The number of technical difficulties faced during cytogenetic chromosome preparations, such as high incidence of cell culture failures, contamination or normal cell growth may be overcome by using array-CGH. Array-CGH appears as a less time-consuming (analysis can be performed within 72 h) and a cost-effective genome-wide screening tool. Notwithstanding the aforesaid, array-CGH has several limitations. First of all, it does not detect balanced translocations, inversions or point mutations. In order to assess the presence of the specific balanced translocations t(12;16) or t(12;22) in MLPS tumors, classical karyotyping and/or targeted FISH has to be nonetheless performed. Furthermore, fresh frozen material is the preferred source of DNA for array-CGH analyses, because paraffin- embedded tissue (FFPE) specimens often increase experimental noise [32] leading to an elevated rate of false positive CNAs calls. That is contrary to the standard pathological procedures that prefer FFPE over fresh-frozen samples. Moreover, tumor DNA may be contaminated with DNA from nonneoplastic cells, and even the tumor cells are histologically and genetically heterogeneous. To avoid masking of acquired aberrations by normal tissue DNA it has been strongly suggested to ensure at least 25% of tumor cells in sample [33]. Constitutional normal DNA from the patient with tumor sample has been recommended as reference in array-CGH analysis, however in clinical practice it is difficult to achieve. Accordingly, to distinguish clonal from constitutional aberrations each abnormality should be verified in the databases of polymorphic, benign copy number variations (CNVs). In this study, the homozygous deletion at 8p11.23p11.22, encompassed ADAM3a and ADAM5 genes, was observed in 42% cases of WDLPS tumors.

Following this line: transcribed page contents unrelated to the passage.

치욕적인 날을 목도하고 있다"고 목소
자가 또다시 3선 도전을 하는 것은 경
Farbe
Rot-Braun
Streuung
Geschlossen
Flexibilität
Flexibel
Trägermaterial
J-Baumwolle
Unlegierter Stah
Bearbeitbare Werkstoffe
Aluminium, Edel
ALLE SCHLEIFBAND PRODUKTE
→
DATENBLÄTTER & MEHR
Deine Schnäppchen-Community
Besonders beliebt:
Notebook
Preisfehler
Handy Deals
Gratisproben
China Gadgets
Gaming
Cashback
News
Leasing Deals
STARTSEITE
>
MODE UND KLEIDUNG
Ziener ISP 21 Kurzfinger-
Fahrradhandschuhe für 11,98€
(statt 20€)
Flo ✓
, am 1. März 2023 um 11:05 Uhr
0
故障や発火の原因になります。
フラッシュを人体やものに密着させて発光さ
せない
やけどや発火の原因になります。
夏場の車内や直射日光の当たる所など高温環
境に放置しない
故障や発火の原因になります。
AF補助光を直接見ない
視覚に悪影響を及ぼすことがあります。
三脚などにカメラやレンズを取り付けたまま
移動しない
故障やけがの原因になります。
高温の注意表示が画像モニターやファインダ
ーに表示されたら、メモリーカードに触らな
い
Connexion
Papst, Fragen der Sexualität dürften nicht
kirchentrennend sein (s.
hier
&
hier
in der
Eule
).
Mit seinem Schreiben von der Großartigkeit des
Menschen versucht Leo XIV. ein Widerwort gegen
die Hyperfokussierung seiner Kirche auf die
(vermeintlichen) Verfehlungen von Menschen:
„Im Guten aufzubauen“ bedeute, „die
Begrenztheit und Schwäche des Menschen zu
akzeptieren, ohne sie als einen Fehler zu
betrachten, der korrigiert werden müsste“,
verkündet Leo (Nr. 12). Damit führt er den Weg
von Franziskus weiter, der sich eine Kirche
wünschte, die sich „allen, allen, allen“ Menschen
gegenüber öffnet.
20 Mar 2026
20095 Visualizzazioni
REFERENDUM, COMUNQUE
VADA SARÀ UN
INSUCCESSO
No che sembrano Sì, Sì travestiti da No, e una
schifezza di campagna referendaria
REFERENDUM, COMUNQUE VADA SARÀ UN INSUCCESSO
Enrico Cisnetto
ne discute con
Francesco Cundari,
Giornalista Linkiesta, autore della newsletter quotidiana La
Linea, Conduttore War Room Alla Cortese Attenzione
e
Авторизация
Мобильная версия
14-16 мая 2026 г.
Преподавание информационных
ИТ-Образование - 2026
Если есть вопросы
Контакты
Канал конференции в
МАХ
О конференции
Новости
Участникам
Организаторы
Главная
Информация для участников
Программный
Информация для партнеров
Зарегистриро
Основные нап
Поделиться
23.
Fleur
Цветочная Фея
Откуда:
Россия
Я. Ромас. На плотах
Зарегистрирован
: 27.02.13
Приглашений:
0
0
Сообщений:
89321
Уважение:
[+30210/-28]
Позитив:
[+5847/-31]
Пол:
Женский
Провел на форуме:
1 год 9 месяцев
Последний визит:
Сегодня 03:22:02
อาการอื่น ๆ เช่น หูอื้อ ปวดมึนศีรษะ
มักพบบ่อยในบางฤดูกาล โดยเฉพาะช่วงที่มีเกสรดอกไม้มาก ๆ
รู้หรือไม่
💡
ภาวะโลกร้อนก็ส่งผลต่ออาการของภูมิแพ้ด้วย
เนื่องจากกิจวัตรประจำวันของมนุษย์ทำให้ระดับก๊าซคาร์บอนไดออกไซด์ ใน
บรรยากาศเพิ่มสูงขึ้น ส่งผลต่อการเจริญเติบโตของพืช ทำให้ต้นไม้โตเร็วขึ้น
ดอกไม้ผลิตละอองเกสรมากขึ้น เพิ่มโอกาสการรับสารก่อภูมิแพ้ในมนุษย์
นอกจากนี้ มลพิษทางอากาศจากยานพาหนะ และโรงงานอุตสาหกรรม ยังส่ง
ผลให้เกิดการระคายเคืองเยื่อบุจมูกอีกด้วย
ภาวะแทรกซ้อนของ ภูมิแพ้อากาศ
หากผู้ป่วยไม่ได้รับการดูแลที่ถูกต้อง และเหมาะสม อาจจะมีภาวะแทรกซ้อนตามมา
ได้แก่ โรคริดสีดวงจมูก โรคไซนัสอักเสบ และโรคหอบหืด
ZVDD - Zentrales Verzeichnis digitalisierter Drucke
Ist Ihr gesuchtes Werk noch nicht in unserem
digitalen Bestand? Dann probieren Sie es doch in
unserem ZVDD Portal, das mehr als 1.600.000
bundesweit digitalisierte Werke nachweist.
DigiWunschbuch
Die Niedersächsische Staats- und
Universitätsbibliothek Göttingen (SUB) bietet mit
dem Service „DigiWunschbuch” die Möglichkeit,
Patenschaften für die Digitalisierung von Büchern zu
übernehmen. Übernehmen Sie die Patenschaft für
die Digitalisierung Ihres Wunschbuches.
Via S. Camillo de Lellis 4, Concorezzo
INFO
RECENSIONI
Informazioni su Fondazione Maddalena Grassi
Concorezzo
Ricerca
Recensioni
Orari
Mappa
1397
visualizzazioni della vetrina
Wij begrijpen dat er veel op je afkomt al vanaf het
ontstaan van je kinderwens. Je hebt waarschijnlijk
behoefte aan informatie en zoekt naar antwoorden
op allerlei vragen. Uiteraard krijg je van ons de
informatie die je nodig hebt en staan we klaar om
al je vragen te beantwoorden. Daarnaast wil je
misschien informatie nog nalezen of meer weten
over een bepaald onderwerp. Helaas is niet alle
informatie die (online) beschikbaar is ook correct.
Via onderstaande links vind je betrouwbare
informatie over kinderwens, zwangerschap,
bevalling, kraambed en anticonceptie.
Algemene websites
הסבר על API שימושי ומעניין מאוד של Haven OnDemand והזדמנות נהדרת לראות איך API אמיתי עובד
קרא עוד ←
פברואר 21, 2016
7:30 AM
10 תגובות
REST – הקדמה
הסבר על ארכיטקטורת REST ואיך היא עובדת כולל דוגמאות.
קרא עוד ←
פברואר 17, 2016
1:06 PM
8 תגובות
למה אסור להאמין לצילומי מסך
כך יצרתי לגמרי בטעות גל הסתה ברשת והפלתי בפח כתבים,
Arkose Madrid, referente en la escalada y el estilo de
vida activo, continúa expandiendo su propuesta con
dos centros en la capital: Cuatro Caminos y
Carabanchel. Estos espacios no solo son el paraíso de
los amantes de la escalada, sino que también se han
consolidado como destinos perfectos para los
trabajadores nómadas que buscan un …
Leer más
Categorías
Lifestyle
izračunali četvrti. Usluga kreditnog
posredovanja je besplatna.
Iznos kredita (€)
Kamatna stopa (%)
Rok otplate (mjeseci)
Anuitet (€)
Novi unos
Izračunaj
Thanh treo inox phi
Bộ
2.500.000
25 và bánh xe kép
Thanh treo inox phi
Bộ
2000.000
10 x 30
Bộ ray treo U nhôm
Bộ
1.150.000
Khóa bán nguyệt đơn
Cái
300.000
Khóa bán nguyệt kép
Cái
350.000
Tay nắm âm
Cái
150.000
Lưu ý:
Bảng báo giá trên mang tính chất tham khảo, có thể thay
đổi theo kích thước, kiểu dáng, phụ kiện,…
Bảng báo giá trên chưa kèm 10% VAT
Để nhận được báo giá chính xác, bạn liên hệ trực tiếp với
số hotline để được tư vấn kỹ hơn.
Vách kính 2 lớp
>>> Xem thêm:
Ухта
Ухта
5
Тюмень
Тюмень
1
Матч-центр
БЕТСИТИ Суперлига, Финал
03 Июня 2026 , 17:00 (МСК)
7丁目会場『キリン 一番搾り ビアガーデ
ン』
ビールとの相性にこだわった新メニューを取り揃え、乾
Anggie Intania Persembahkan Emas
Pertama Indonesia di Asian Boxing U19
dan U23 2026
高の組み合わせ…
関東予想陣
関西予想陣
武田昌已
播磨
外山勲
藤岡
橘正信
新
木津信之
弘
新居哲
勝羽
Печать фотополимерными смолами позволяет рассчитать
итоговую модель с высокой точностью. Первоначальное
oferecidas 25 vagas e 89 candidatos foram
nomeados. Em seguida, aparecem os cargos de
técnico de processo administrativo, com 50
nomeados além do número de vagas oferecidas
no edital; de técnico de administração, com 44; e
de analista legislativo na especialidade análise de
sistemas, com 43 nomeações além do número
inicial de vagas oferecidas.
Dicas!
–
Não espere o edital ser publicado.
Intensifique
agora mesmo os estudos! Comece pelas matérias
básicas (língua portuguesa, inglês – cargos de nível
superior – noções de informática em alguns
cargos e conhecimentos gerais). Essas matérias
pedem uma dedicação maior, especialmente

Losses of 8p11.23p11.22 have been also identified in 16% of pediatric high-grade gliomas [34] and 7% of the non-small cell lung cancer samples that have been suggested to be correlated with poorer prognosis of these patients [35]. However, we demonstrated that this aberration was observed in both normal tissue and the tumor sample, implying the possibility of occurrence of nonpathogenic copy number variation (CNV) what is consistent with the findings of Li et al. [36]. Hence, it is essential to accurately identify somatic aberrations in cancer profile genome to exclude the critical errors that may cause data to be misleadingly interpreted.

Conclusion

In conclusion, the application of array-CGH allowed to delineate clearly the genomic profiles of WDLPS, DDLPS and MLPS that reflect biological differences between these tumors. We demonstrate that knowledge of the genome profile along with the detailed histological examination may help to reduce misdiagnoses of LPS subtypes. Specific set of genomic changes, established by array-CGH in DDLPS may facilitate diagnostic dilemma. In order to assess the significance of these alterations in LPS patients, further extensive studies on well-defined larger cohorts and correlations with clinical data should be conducted. In addition, we provide the evidence that array-CGH is an appropriate complementary method to standard diagnostic approach of conventional karyotyping and FISH, however the implementation of high-resolution profiling in routine diagnostic practice should be undertaken selectively.